Perhaps it would be well to elaborate this cost principle more fully.

The words Cost, Value, Worth, and Price, are generally used indiscriminately, but here it is necessary to discriminate very carefully, to avoid infinite confusion. The word Value is here used to express the benefit or satisfaction derived by the receiver from the thing received: as, for instance, a loaf of bread may be of great value to one dying of hunger, but it might not be of much value to even the same person if he was not hungry or had an abundance.

The word Worth is synonymous with Value. Price is the thing we pay for the thing we receive.

The word Cost, like every other word, "changes its meaning as often as it refers to different things."

We say, that house cost five thousand dollars,—the word cost referring only to the money paid for the house; but, speaking of the costs of a war, the money expended is but a very small item of its costs. The sacrifices made by parents, brothers, and sisters, when families are ruptured to make up the army, the abandonment of the useful industries, the enslavement and degradation of men under tyrannical military discipline, their sufferings from exposures to heat, cold, and wet, the pains of the wounded and dying, the destruction of homes, the anguish of widows, the destitution of orphans, and the lasting enmities between the contending parties, are some of the costs of a war, as that word is used when speaking of the cost principle. It is intended to express whatever is painful or repugnant in what we do or suffer—the sacrifices we may make in the services we may perform for each other. The word cost is used in this comprehensive sense, and is preferred because it is short and convenient, and not altogether new in its application.

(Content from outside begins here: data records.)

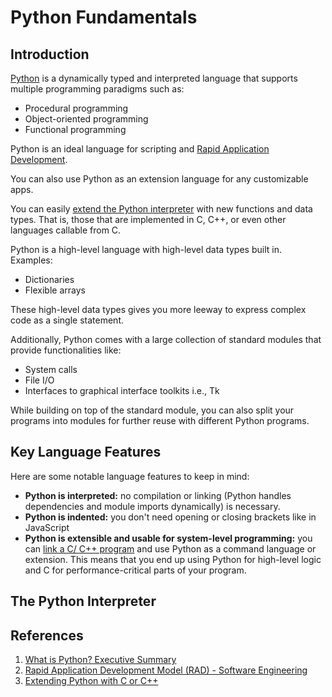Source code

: # Python Fundamentals

## Introduction

[Python](https://www.python.org/doc/essays/blurb/) is a dynamically typed and interpreted language that supports multiple programming paradigms such as:

- Procedural programming
- Object-oriented programming
- Functional programming

Python is an ideal language for scripting and [Rapid Application Development](https://www.geeksforgeeks.org/software-engineering/software-engineering-rapid-application-development-model-rad/).

You can also use Python as an extension language for any customizable apps.

You can easily [extend the Python interpreter](https://docs.python.org/3/extending/index.html#extending-index) with new functions and data types. That is, those that are implemented in C, C++, or even other languages callable from C.



Python is a high-level language with high-level data types built in. Examples:

- Dictionaries
- Flexible arrays

These high-level data types gives you more leeway to express complex code as a single statement.

Additionally, Python comes with a large collection of standard modules that provide functionalities like:

- System calls
- File I/O
- Interfaces to graphical interface toolkits i.e., Tk

While building on top of the standard module, you can also split your programs into modules for further reuse with different Python programs. 

## Key Language Features

Here are some notable language features to keep in mind:

- **Python is interpreted:** no compilation or linking (Python handles dependencies and module imports dynamically) is necessary. 
- **Python is indented:** you don't need opening or closing brackets like in JavaScript
- **Python is extensible and usable for system-level programming:** you can [link a C/ C++ program](https://docs.python.org/3/extending/extending.html) and use Python as a command language or extension. This means that you end up using Python for high-level logic and C for performance-critical parts of your program.

## The Python Interpreter



## References

1. [What is Python? Executive Summary](https://www.python.org/doc/essays/blurb/)
2. [Rapid Application Development Model (RAD) - Software Engineering](https://www.geeksforgeeks.org/software-engineering/software-engineering-rapid-application-development-model-rad/)
3. [Extending Python with C or C++](https://docs.python.org/3/extending/extending.html)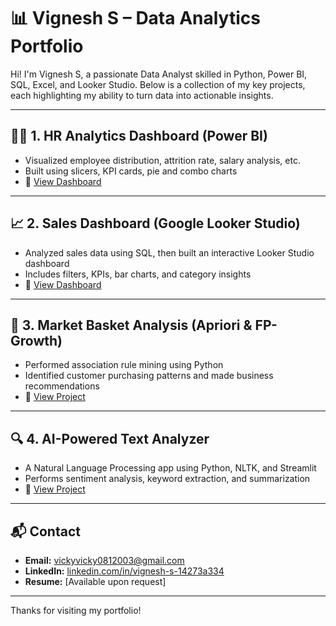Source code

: # 📊 Vignesh S – Data Analytics Portfolio

Hi! I'm Vignesh S, a passionate Data Analyst skilled in Python, Power BI, SQL, Excel, and Looker Studio. Below is a collection of my key projects, each highlighting my ability to turn data into actionable insights.

---

## 🧑‍💼 1. HR Analytics Dashboard (Power BI)
- Visualized employee distribution, attrition rate, salary analysis, etc.
- Built using slicers, KPI cards, pie and combo charts
- 📂 [View Dashboard](https://github.com/Vigneshsaravanan12/HR-Analytics-Dashboard-Power-BI)
  
---

## 📈 2. Sales Dashboard (Google Looker Studio)
- Analyzed sales data using SQL, then built an interactive Looker Studio dashboard
- Includes filters, KPIs, bar charts, and category insights
- 📂 [View Dashboard](https://github.com/Vigneshsaravanan12/Looker-Sales-Dashboard)

---

## 🛒 3. Market Basket Analysis (Apriori & FP-Growth)
- Performed association rule mining using Python
- Identified customer purchasing patterns and made business recommendations
- 📂 [View Project](https://github.com/Vigneshsaravanan12/Market-Basket-Analysis)

---

## 🔍 4. AI-Powered Text Analyzer
- A Natural Language Processing app using Python, NLTK, and Streamlit
- Performs sentiment analysis, keyword extraction, and summarization
- 📂 [View Project](https://github.com/Vigneshsaravanan12/AI-Powered-Text-Analyzer)

---

## 📬 Contact
- **Email:** vickyvicky0812003@gmail.com  
- **LinkedIn:** [linkedin.com/in/vignesh-s-14273a334](https://www.linkedin.com/in/vignesh-s-14273a334)
- **Resume:** [Available upon request]

---

Thanks for visiting my portfolio!
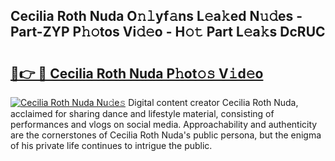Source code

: ## Cecilia Roth Nuda O𝚗𝚕yf𝚊ns L𝚎a𝚔ed N𝚞𝚍es - Part-ZYP P𝚑𝚘tos Vi𝚍𝚎o - H𝚘𝚝 Part L𝚎a𝚔s DcRUC

# <h2><a href="http://kf7yva.oniu.top/?m=Cecilia+Roth+Nuda">🔗👉 🔴 Cecilia Roth Nuda P𝚑ot𝚘𝚜 V𝚒d𝚎o</a></h2>

[![Cecilia Roth Nuda Nu𝚍e𝚜](https://i.imgur.com/0qMVB7G.gif)](http://kf7yva.oniu.top/?m=Cecilia+Roth+Nuda)
Digital content creator Cecilia Roth Nuda, acclaimed for sharing dance and lifestyle material, consisting of performances and vlogs on social media. Approachability and authenticity are the cornerstones of Cecilia Roth Nuda's public persona, but the enigma of his private life continues to intrigue the public.  
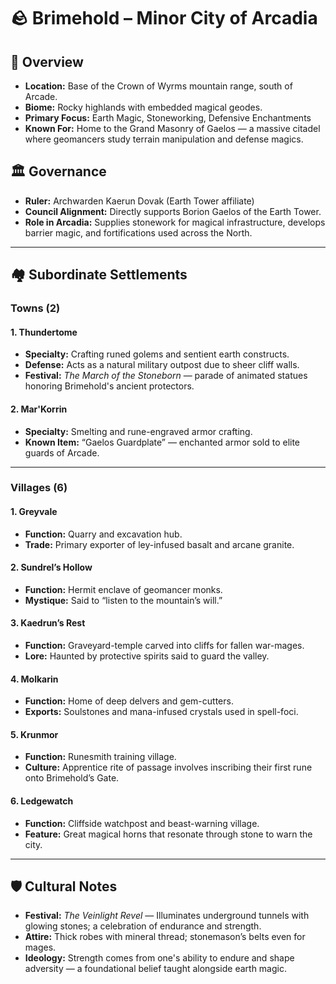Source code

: # 🪨 Brimehold – Minor City of Arcadia

## 📍 Overview
- **Location:** Base of the Crown of Wyrms mountain range, south of Arcade.
- **Biome:** Rocky highlands with embedded magical geodes.
- **Primary Focus:** Earth Magic, Stoneworking, Defensive Enchantments
- **Known For:** Home to the Grand Masonry of Gaelos — a massive citadel where geomancers study terrain manipulation and defense magics.

## 🏛️ Governance
- **Ruler:** Archwarden Kaerun Dovak (Earth Tower affiliate)
- **Council Alignment:** Directly supports Borion Gaelos of the Earth Tower.
- **Role in Arcadia:** Supplies stonework for magical infrastructure, develops barrier magic, and fortifications used across the North.

---

## 🏘️ Subordinate Settlements

### Towns (2)

#### 1. **Thundertome**
- **Specialty:** Crafting runed golems and sentient earth constructs.
- **Defense:** Acts as a natural military outpost due to sheer cliff walls.
- **Festival:** *The March of the Stoneborn* — parade of animated statues honoring Brimehold's ancient protectors.

#### 2. **Mar'Korrin**
- **Specialty:** Smelting and rune-engraved armor crafting.
- **Known Item:** “Gaelos Guardplate” — enchanted armor sold to elite guards of Arcade.

---

### Villages (6)

#### 1. **Greyvale**
- **Function:** Quarry and excavation hub.
- **Trade:** Primary exporter of ley-infused basalt and arcane granite.

#### 2. **Sundrel’s Hollow**
- **Function:** Hermit enclave of geomancer monks.
- **Mystique:** Said to “listen to the mountain’s will.”

#### 3. **Kaedrun’s Rest**
- **Function:** Graveyard-temple carved into cliffs for fallen war-mages.
- **Lore:** Haunted by protective spirits said to guard the valley.

#### 4. **Molkarin**
- **Function:** Home of deep delvers and gem-cutters.
- **Exports:** Soulstones and mana-infused crystals used in spell-foci.

#### 5. **Krunmor**
- **Function:** Runesmith training village.
- **Culture:** Apprentice rite of passage involves inscribing their first rune onto Brimehold’s Gate.

#### 6. **Ledgewatch**
- **Function:** Cliffside watchpost and beast-warning village.
- **Feature:** Great magical horns that resonate through stone to warn the city.

---

## 🛡️ Cultural Notes
- **Festival:** *The Veinlight Revel* — Illuminates underground tunnels with glowing stones; a celebration of endurance and strength.
- **Attire:** Thick robes with mineral thread; stonemason’s belts even for mages.
- **Ideology:** Strength comes from one's ability to endure and shape adversity — a foundational belief taught alongside earth magic.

It will be perceived that this cost-limit of price is in direct conflict with the prevailing practice of getting all we can, according to the "demand." A barrel of flour, or anything else, must have a value to the purchaser, or there is no motive to buy it, but to make this value, or the necessities of the buyer, the measure of price subjects the necessitous to enslavement for food, clothing, and shelter, or drives them to crime, suicide, or starvation, and fills the world with antagonisms and confusion. Let costs govern prices, and ruinous fluctuation in prices is at an end. Let our money be notes promising positive, definite quantities of definitely specified articles or services. Let them promise specified quantities of corn, iron, wheat, flour, coal, carpenter-work, and all kinds of services. The positive promise for certain quantities cuts off all power of the seller to take advantage of the necessities of the buyer, and puts an end to this kind of cannibalism, which will be found to be the subtle, unseen virus that has poisoned all our business intercourse. Take up any business newspaper, and there will be found an abundance of illustrations of this cannibalism. Wherever prices are touched upon, they are fixed with reference, not to any idea of justice, but to create the most "demand," and make the most out of it, and the more effectually buyers are "cornered" the more they can be made to pay. This exhibits human nature in a hideous light and prompts us to apologize for it by the fact that it knows nothing but what it learns. All the financiers and political economists have admitted into their premises that prices may properly be measured by "the demand," and all their after-reasonings are vitiated by this fatal, unexamined error; which has been admitted and followed without question as the fiat of authority. It is with this hideous dogma that the cost principle makes direct issue.